Quote:Original post by C0D1F1ED
Anyway you assumed that there is no depth complexity in the scene.
True, high overdraw can really kill performance for a software renderer. If you have control over the application side as well, make sure you render front-to-back as much as possible.
Actually I've got pretty much control in this case. There will be no simple way to render raw triangles (nothing like immediate mode in OpenGL) but the smallest entity will be 'mesh'. Each mesh will have its own bounding box so before sending vertices down the pipeline I will clip meshes against the frustum and sort them when 'mesh assembling' is finished.
Quote:Normally you can keep z interpolation separate from the rest, so you can use floating-point there and fixed-point for the rest. It really depends on the precision you want.

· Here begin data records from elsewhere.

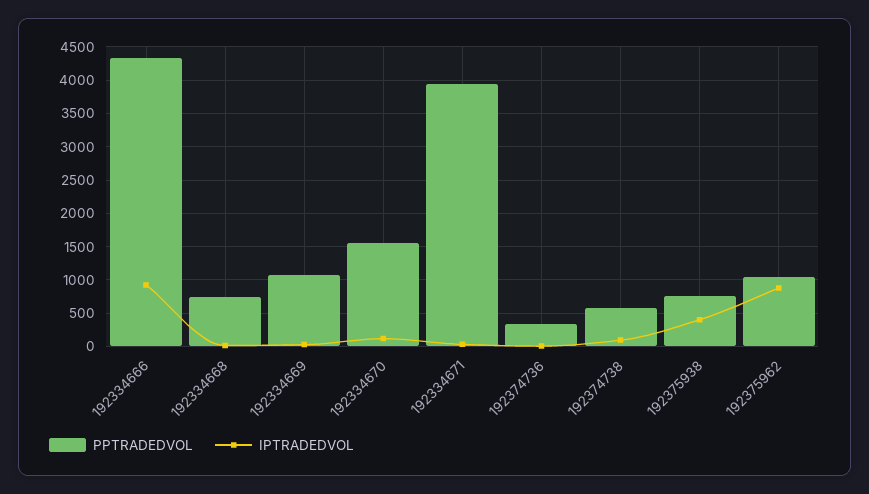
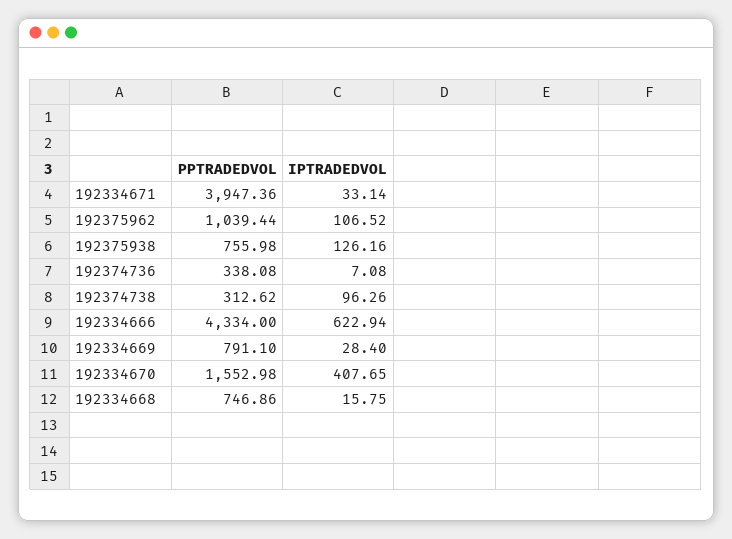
  {
    "PPTRADEDVOL": {
      "192334666": 4334,
      "192334668": 746.86,
-     "192334669": 1100,
+     "192334669": 791.1,
      "192334670": 1552.98,
      "192334671": 3947.36,
      "192374736": 338.08,
-     "192374738": 600,
+     "192374738": 312.62,
      "192375938": 755.98,
      "192375962": 1039.44
    },
    "IPTRADEDVOL": {
-     "192334666": 900,
+     "192334666": 622.94,
      "192334668": 15.75,
      "192334669": 28.4,
-     "192334670": 100,
+     "192334670": 407.65,
      "192334671": 33.14,
      "192374736": 7.08,
      "192374738": 96.26,
-     "192375938": 400,
+     "192375938": 126.16,
-     "192375962": 900
+     "192375962": 106.52
    }
  }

The reason why I choose fixed-point z-buffer is that you cannot mix floating point operations with MMX (at least that's what I heard). I've read somewhere that there is some clock penalty when switching from MMX to floating point. Sure that SSE/SSE2 use the same registers as MMX but how about coprocessor routines?
Quote:For a z-buffer 16-bit integer is enough, but you need to be quite careful there is no unnecessary precision loss. With floating-point it's a whole lot more straightforward and no slower in practice.
How about 32-bit z-buffer - maybe it's a better choice in case of 32 bit architecture?
What do you think of hierarchical z-buffer, C0D1F1ED? I am not sure if scan-converting bounding boxes would be a good choice in case of scenes of small complexity but pyramidal z buffer seems interesting (probably better CPU cache management).
Thank you